Interpretive Summary: There has been tremendous interest in recent years in the displacement of fossil fuels with fuels derived from plants, and the biofuel industry is growing rapidly. However, this has become controversial, due to concerns that the attendant diversion of agricultural production is reducing world food supplies, increasing food prices, and accelerating the conversion of native ecosystems to agricultural production. Consequently, there is motivation to develop systems that can provide feedstocks for biofuels without reducing food production capacity. One possible option is the use of winter cover crops in current crop production areas. To examine the viability of this approach in corn-soybean systems, we constructed a simulation model to predict the biomass accumulation of winter rye, and to estimate its impact on the water available for the subsequent grain crop. The model is designed to use readily available weather data and basic management information about corn and soybean planting and harvest dates. It has been tested against field data collected at Rosemount, MN, then used to estimate production at a number of sites across the midwestern United States. Results suggest that rye biomass production would range from 1 to 10 Mg ha-1, with the greatest variability at the more northerly locations, where lower yields occur in years with cool, cloudy springs. Impacts on subsequent water availability were also quite variable; in general, soil water depletion was greastest in years with the greatest rye biomass production, but this was often counteracted by late spring rains. There appears to be considerable potential for additional biomass production in corn/soybean systems, but with significant risk of subsequent water stress for the following crop, so that the system will work best for soils with high water-holding capacity or producers with irrigation.

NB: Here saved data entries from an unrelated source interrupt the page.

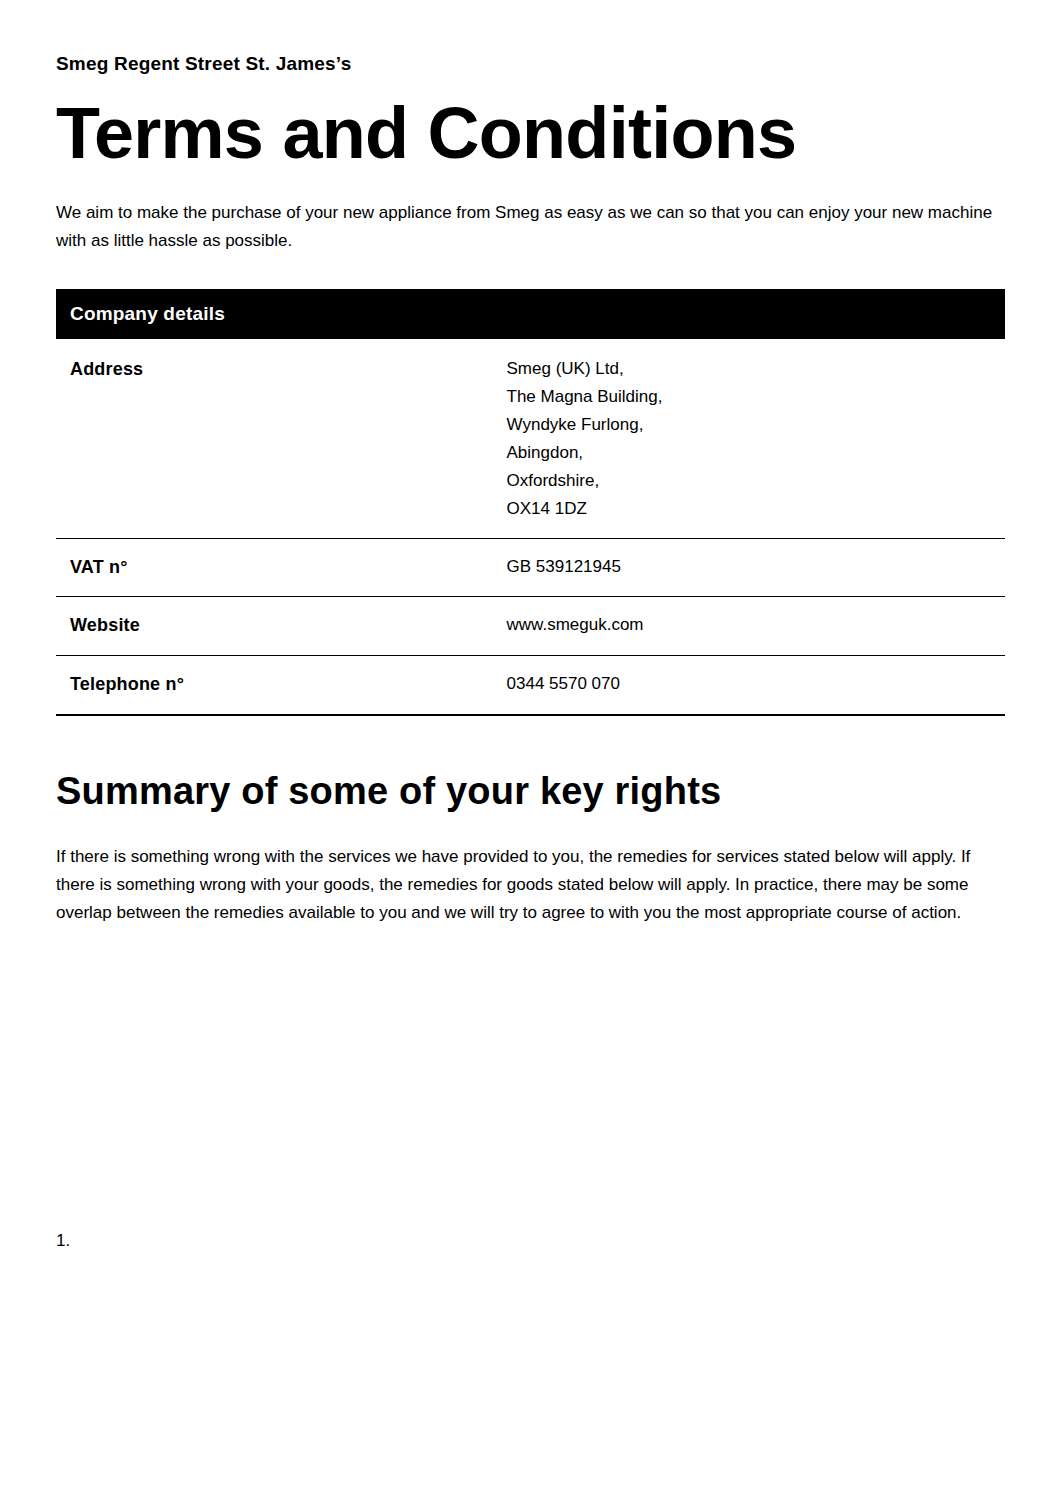Smeg Regent Street St. James’s
Terms and Conditions
We aim to make the purchase of your new appliance from Smeg as easy as we can so that you can enjoy your new machine with as little hassle as possible.
Company details
| Address | Smeg (UK) Ltd, The Magna Building, Wyndyke Furlong, Abingdon, Oxfordshire, OX14 1DZ |
| VAT n° | GB 539121945 |
| Website | www.smeguk.com |
| Telephone n° | 0344 5570 070 |
Summary of some of your key rights
If there is something wrong with the services we have provided to you, the remedies for services stated below will apply. If there is something wrong with your goods, the remedies for goods stated below will apply. In practice, there may be some overlap between the remedies available to you and we will try to agree to with you the most appropriate course of action.
1.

Climate change and economic concerns have motivated intense interest in the development of renewable energy sources, including fuels derived from plant biomass. However, the specter of massive biofuel production has raised other worries, specifically that by displacing food production it will lead to higher food prices, increased incidence of famine, and acceleration of undesirable land use change. One proposed solution is to increase the annual net primary productivity of the existing agricultural land base, so that it can sustainably produce both food and biofuel feedstocks. This might be possible in corn and soybean production regions through the use of winter cover crops, but the biophysical feasibility of this has not been systematically explored. We developed a model for this purpose that simulates the potential biomass production and water use of winter rye in continuous corn and corn-soybean rotations. The input data requirements represent an attempt to balance the demands of a physically and physiologically defensible simulation with the need for broad applicability in space and time. The necessary meteorological data are obtainable from standard agricultural weather stations, and the required management data are simply planting dates and harvest dates for corn and soybeans. Physiological parameters for rye were taken from the literature, supplemented by experimental data specifically collected for this project. The model was run for a number of growing seasons for 7 locations across the Midwestern USA. Results indicate potential rye biomass production of 1-10 Mg ha-1, but with considerable variability from year to year, particularly for the more northern sites, where either cool, cloudy spring weather or early corn planting can limit rye production. Not surprisingly, soil moisture depletion for the subsequent crop is most likely in years and sites where rye biomass production is greatest. Consistent food and biomass production from corn/winter rye/soybean systems will probably require irrigation in many areas, and the use of shorter season corn varieties in the northern portion of corn production regions.